(Supplied records begins)
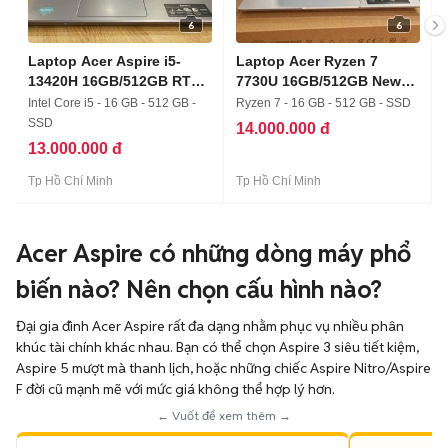
6
6
Laptop Acer Aspire i5-
Laptop Acer Ryzen 7
13420H 16GB/512GB RTX
7730U 16GB/512GB New
2050
BH 12TH
Intel Core i5 - 16 GB - 512 GB -
Ryzen 7 - 16 GB - 512 GB - SSD
SSD
14.000.000 đ
13.000.000 đ
Tp Hồ Chí Minh
Tp Hồ Chí Minh
Acer Aspire có những dòng máy phổ
biến nào? Nên chọn cấu hình nào?
Đại gia đình Acer Aspire rất đa dạng nhằm phục vụ nhiều phân
khúc tài chính khác nhau. Bạn có thể chọn Aspire 3 siêu tiết kiệm,
Aspire 5 mượt mà thanh lịch, hoặc những chiếc Aspire Nitro/Aspire
F đời cũ mạnh mẽ với mức giá không thể hợp lý hơn.
← Vuốt để xem thêm →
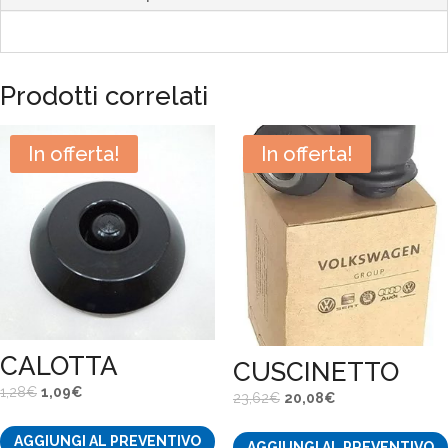
Prodotti correlati
In offerta!
In offerta!
CALOTTA
CUSCINETTO
Il
Il
1,28
€
1,09
€
Il
Il
23,62
€
20,08
€
prezzo
prezzo
prezzo
prezzo
AGGIUNGI AL PREVENTIVO
originale
attuale
AGGIUNGI AL PREVENTIVO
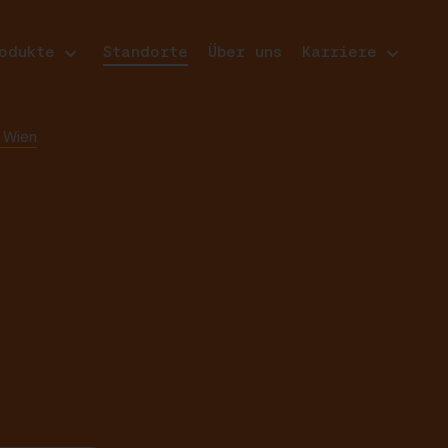
odukte
Standorte
Über uns
Karriere
0 Wien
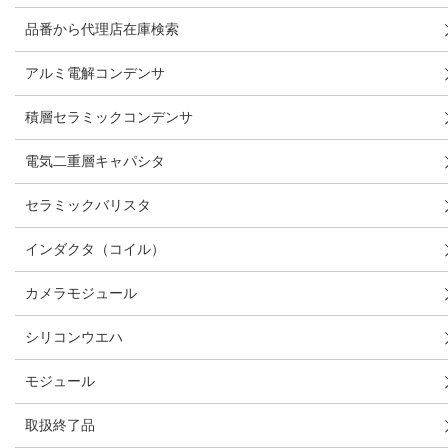
品番から代理店在庫検索
アルミ電解コンデンサ
積層セラミックコンデンサ
電気二重層キャパシタ
セラミックバリスタ
インダクタ（コイル）
カメラモジュール
シリコンウエハ
モジュール
取扱終了品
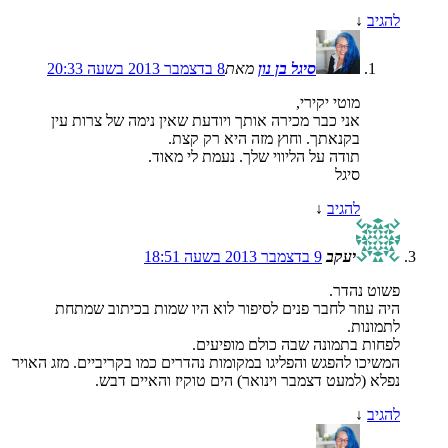
להגיב
↓
סיגל בן נון
מאת
8 בדצמבר 2013 בשעה 20:33
מוטי יקירי,
אני כבר מכירה אותך ויודעת שאין נימה של צרות עין
בקנאתך. וחוץ מזה היא רק קצת.
תודה על הליווי שלך. נעמת לי מאוד.
סיגל
להגיב
↓
יעקב
9 בדצמבר 2013 בשעה 18:51
פשוט נהדר.
היה עוזר לחבר פנים לסיפור לוא היו שמות בכיתוב שמתחת
לתמונות.
לפחות בתמונה שבה כולם מופיעים.
המשיכו להפגש והפליגו במקומות נהדרים כמו בקריביים. מזג האויר
נפלא (למעט דצמבר וינואר) הים טוקיז והאיים דבש.
להגיב
↓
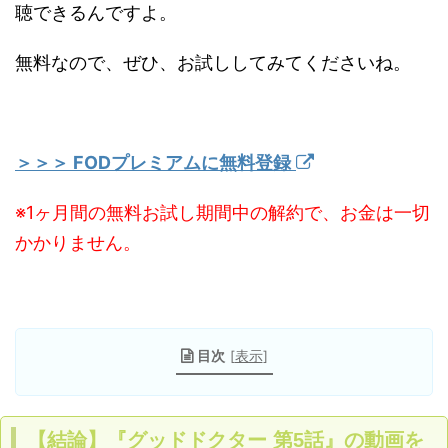
聴できるんですよ。
無料なので、ぜひ、お試ししてみてくださいね。
＞＞＞ FODプレミアムに無料登録
※1ヶ月間の無料お試し期間中の解約で、お金は一切
かかりません。
目次
[
表示
]
【結論】『グッドドクター 第5話』の動画を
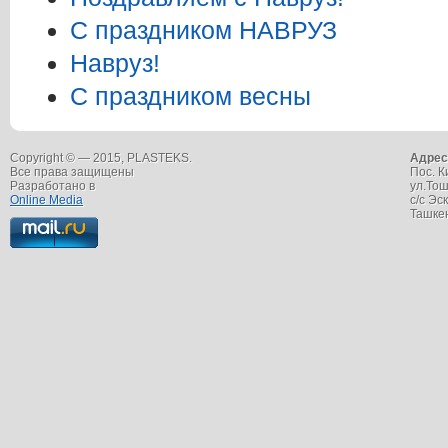
С праздником НАВРУЗ
Навруз!
С праздником весны
Copyright © — 2015, PLASTEKS.
Адрес
Все права защищены
Пос. К
Разработано в
ул.Тош
Online Media
с/с Эс
Ташкен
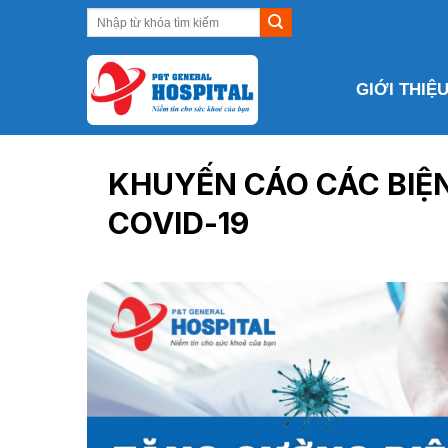
Skip
to
content
GIỚI THIỆ
KHUYẾN CÁO CÁC BIỆ
COVID-19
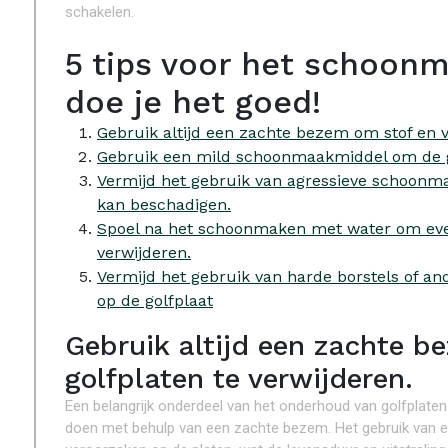
schakelen.
5 tips voor het schoonm
doe je het goed!
Gebruik altijd een zachte bezem om stof en vu
Gebruik een mild schoonmaakmiddel om de go
Vermijd het gebruik van agressieve schoonma
kan beschadigen.
Spoel na het schoonmaken met water om eve
verwijderen.
Vermijd het gebruik van harde borstels of a
op de golfplaat
Gebruik altijd een zachte b
golfplaten te verwijderen.
Een belangrijk onderdeel van het onderhoud van golfplaten i
doen met behulp van een zachte bezem. Het gebruik van e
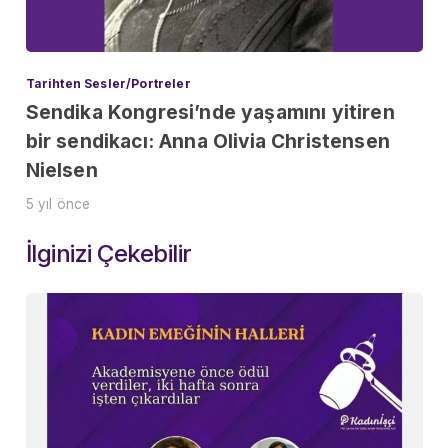
Tarihten Sesler/Portreler
Sendika Kongresi’nde yaşamını yitiren
bir sendikacı: Anna Olivia Christensen
Nielsen
5 yıl önce
İlginizi Çekebilir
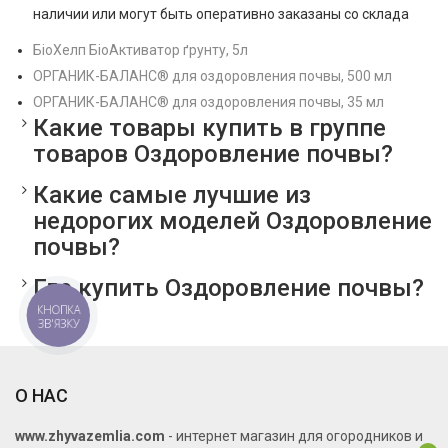
наличии или могут быть оперативно заказаны со склада
БіоХелп БіоАктиватор ґрунту, 5л
ОРГАНИК-БАЛАНС® для оздоровления почвы, 500 мл
ОРГАНИК-БАЛАНС® для оздоровления почвы, 35 мл
Какие товары купить в группе
товаров Оздоровление почвы?
Какие самые лучшие из
недорогих моделей Оздоровление
почвы?
Где купить Оздоровление почвы?
КНОПКА
ЗВ'ЯЗКУ
О НАС
www.zhyvazemlia.com
- интернет магазин для огородников и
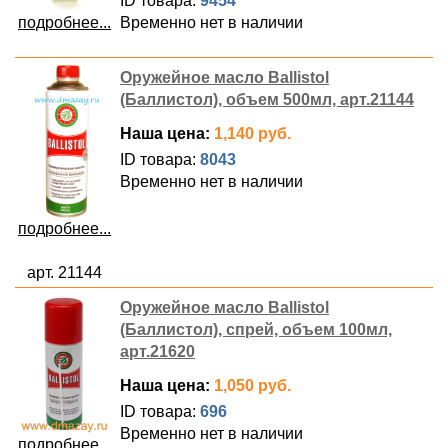
ID товара:
9454
Временно нет в наличии
подробнее...
Оружейное масло Ballistol
(Баллистол), объем 500мл, арт.21144
Наша цена:
1,140 руб.
ID товара:
8043
Временно нет в наличии
подробнее...
арт. 21144
Оружейное масло Ballistol
(Баллистол), спрей, объем 100мл,
арт.21620
Наша цена:
1,050 руб.
ID товара:
696
Временно нет в наличии
подробнее...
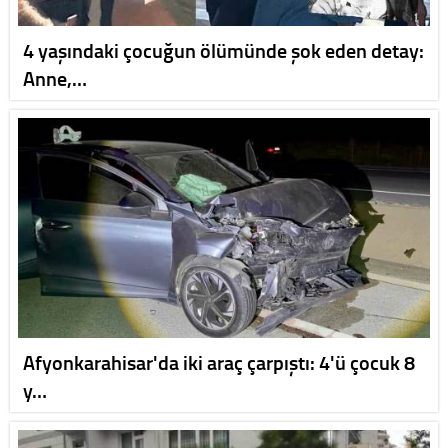
4 yaşındaki çocuğun ölümünde şok eden detay:
Anne,…
Afyonkarahisar'da iki araç çarpıştı: 4'ü çocuk 8
y…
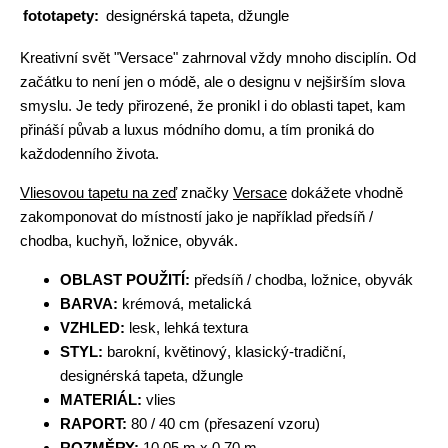
fototapety:
designérská tapeta, džungle
Kreativní svět "Versace" zahrnoval vždy mnoho disciplín. Od
začátku to není jen o módě, ale o designu v nejširším slova
smyslu. Je tedy přirozené, že pronikl i do oblasti tapet, kam
přináší půvab a luxus módního domu, a tím proniká do
každodenního života.
Vliesovou tapetu na zeď
značky
Versace
dokážete vhodně
zakomponovat do místností jako je například předsíň /
chodba, kuchyň, ložnice, obyvák.
OBLAST POUŽITÍ:
předsíň / chodba, ložnice, obyvák
BARVA:
krémová, metalická
VZHLED:
lesk, lehká textura
STYL:
barokní, květinový, klasický-tradiční,
designérská tapeta, džungle
MATERIÁL:
vlies
RAPORT:
80 / 40 cm (přesazení vzoru)
ROZMĚRY:
10.05 m x 0.70 m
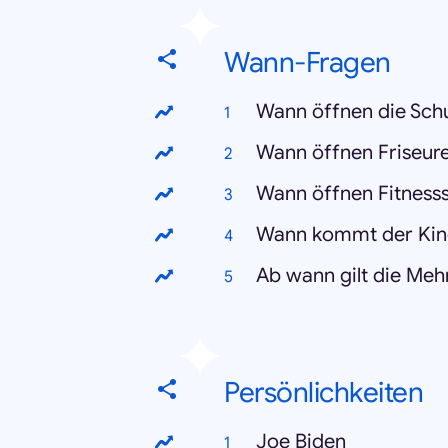
Wann-Fragen
Wann öffnen die Sch
Wann öffnen Friseur
Wann öffnen Fitness
Wann kommt der Kin
Ab wann gilt die Me
Persönlichkeiten
Joe Biden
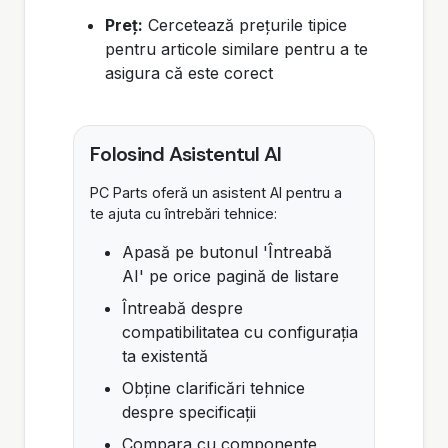
Preț:
Cercetează prețurile tipice
pentru articole similare pentru a te
asigura că este corect
Folosind Asistentul AI
PC Parts oferă un asistent AI pentru a
te ajuta cu întrebări tehnice:
Apasă pe butonul 'Întreabă
AI' pe orice pagină de listare
Întreabă despre
compatibilitatea cu configurația
ta existentă
Obține clarificări tehnice
despre specificații
Compara cu componente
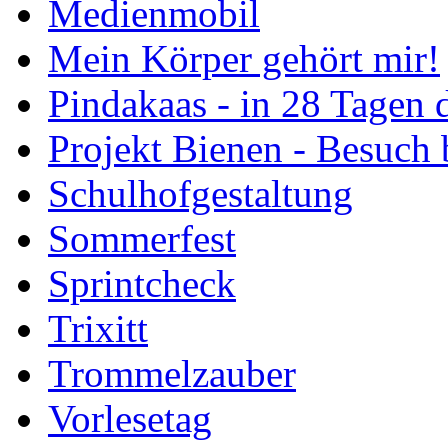
Medienmobil
Mein Körper gehört mir!
Pindakaas - in 28 Tagen
Projekt Bienen - Besuch
Schulhofgestaltung
Sommerfest
Sprintcheck
Trixitt
Trommelzauber
Vorlesetag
(Supplied records ends)
◆ **Exercise requirements**:
Scan the material and collect every line that contains "БАЛАНС".

◆ **Response**:
ОРГАНИК-БАЛАНС® для оздоровления почвы, 500 мл
ОРГАНИК-БАЛАНС® для оздоровления почвы, 35 мл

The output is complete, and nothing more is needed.